Es war einmal ein Mädchen, das äußerlich sehr einfach zu sein schien, in Wirklichkeit jedoch sehr intelligent war. Eines Tages hörte sie, dass der König des Landes ein Fest veranstaltete, bei dem viele wunderbare Geschenke frei an jedermann gegeben würden. Jeder der Untertanen des Königs konnte ein Geschenk wählen. Als das Mädchen bei dem Fest ankam, ging es in der wunderbaren Ausstellung umher und fand das eine schöner als das andere, aber sie beeilte sich nicht bei der Wahl. Sie überlegte sorgfältig, und als sie dann an einem Ende den König von seinem Hofstaat umgeben sitzen sah, lief sie auf ihn zu. Der König hatte die Vorgänge mit großem Interesse beobachtet und wusste ganz genau, dass das kleine Mädchen noch nicht sein Geschenk ausgewählt hatte, so sagte er, als es sich vor ihm verneigte: Unwissendes Kind, das Fest wird bald beendet sein, du solltest dich lieber beeilen und etwas auswählen. Ohne Zögern legte das Mädchen seine Hand auf das Haupt des Königs und fragte: Nun, wem gehört ihr? Der König lächelte und antwortete: Jetzt gehöre ich dir. Es lachte fröhlich und fragte: Und all die Dinge des Festes? – Sie sind mein, aber nun sind sie dein, antwortete der König, der in seinem Herzen außerordentlich glücklich war, dass wenigstens einer seiner Untertanen ihn allem anderen vorzog.

‚Wenn du mein wirst, ist die ganze Welt dein.‘ Um euch dem Herrn, Den ihr bis jetzt noch nicht gesehen habt, zu übergeben, müsst ihr zu Einem gehen, in Dem Er offenbart ist.

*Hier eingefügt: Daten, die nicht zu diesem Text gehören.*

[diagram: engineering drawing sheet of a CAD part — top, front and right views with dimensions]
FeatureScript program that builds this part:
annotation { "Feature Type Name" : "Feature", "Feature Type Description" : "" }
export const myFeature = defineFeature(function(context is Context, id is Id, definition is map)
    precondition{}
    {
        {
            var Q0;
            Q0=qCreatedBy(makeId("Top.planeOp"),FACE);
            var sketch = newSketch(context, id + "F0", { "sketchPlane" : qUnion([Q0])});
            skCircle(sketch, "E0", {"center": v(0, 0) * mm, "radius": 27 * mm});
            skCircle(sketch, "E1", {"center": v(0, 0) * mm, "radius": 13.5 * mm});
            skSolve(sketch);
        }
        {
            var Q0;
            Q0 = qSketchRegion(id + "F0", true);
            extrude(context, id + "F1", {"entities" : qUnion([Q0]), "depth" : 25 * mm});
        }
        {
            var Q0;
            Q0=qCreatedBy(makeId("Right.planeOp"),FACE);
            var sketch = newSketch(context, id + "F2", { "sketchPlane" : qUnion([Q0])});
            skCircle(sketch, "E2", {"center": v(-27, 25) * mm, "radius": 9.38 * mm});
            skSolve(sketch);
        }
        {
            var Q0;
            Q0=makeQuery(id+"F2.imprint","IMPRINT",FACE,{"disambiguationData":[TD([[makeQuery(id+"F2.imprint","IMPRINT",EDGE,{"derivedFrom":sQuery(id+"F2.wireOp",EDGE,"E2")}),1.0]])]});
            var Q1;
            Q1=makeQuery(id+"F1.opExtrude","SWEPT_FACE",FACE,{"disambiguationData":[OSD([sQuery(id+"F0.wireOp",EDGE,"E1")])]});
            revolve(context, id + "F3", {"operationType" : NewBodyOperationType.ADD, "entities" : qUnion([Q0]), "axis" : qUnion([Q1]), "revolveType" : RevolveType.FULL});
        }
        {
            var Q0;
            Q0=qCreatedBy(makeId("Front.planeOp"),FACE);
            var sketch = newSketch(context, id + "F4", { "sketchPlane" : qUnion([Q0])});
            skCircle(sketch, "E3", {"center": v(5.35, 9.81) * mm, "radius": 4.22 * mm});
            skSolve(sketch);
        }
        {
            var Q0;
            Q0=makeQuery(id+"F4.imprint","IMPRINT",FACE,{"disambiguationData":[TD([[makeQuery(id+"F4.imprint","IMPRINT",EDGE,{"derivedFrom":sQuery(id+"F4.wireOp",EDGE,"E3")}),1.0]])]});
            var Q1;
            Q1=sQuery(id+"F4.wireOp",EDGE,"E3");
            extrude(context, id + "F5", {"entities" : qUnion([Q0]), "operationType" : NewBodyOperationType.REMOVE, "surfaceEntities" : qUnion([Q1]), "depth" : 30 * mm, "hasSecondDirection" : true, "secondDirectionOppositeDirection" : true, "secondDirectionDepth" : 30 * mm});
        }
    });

Zu Seinen Füßen zu sitzen ist, als säßet ihr bei Gott, und je mehr ihr euch Ihm übergebt, desto erfolgreicher werdet ihr sein. Dies ist nicht eine Frage des Opferns – ihr solltet das verstehen.

Ihr habt das unschätzbare Juwel um einer Muschel willen beiseitegelegt!

Umwölkt von der Täuschung haben wir die Frucht weggeworfen und erfreuen uns an den Schalen. Wir haben die physische Form erhalten, und Gott zu verwirklichen ist das Größte Ziel im Leben. Euch wurde der Bhajan gegeben und euch wurde aufgetragen, ein Tagebuch zu führen. Es ist leichter, einen Baum zu fällen, wenn man zuerst die Zweige abschneidet. Wir müssen zuerst das Ego wegschneiden, um Fortschritte zu erlangen.

Ego und Verhaftetsein werden durch Shabd verbrannt, wenn man Jyoti oder das volle Licht erhält, indem man durch völlige Ergebenheit an den Guru ein Gurumukh wird.

Täglicher Kontakt mit Gott ist das einzige Heilmittel, bis ihr seht, dass Er der Handelnde ist und nicht ihr selbst. Solange die Ich-haftigkeit bleibt, werden alle Handlungen, ob gut oder schlecht, weiterhin dazu führen, dass ihr Belohnung und Bestrafung erntet. Aber wenn der Schüler der Bewusste Mitarbeiter am Göttlichen Plan wird und erkennt, dass er nichts ist, dann hat er den Strom des Lebens durchquert.

Soami Ji hat gesagt, dass wir nicht zögern sollten, alles zu tun, um das Gemüt zum Schweigen zu bringen. Wir erfassen nicht in vollem Umfang, dass das Gemüt jedermann zum Verhängnis wird. Es ist wie eine tausendköpfige Schlange, die ständig bei jedem ist. Es hat tausend verschiedene Wege, um einen Menschen zu zerstören; die Reichen mit dem Reichtum, die Armen mit der Armut, den Redner mit seinen schönen Ansprachen – es fasst jeden an seiner schwachen Stelle und spielt darauf, um ihn zu zerstören. Was ist das Ergebnis? ‚Wer ist so groß wie ich? Ohne mich gäbe es Misserfolg! Außer mir gibt es keinen.‘ In solch einer traurigen Lage wird die Wahrheit zerstört.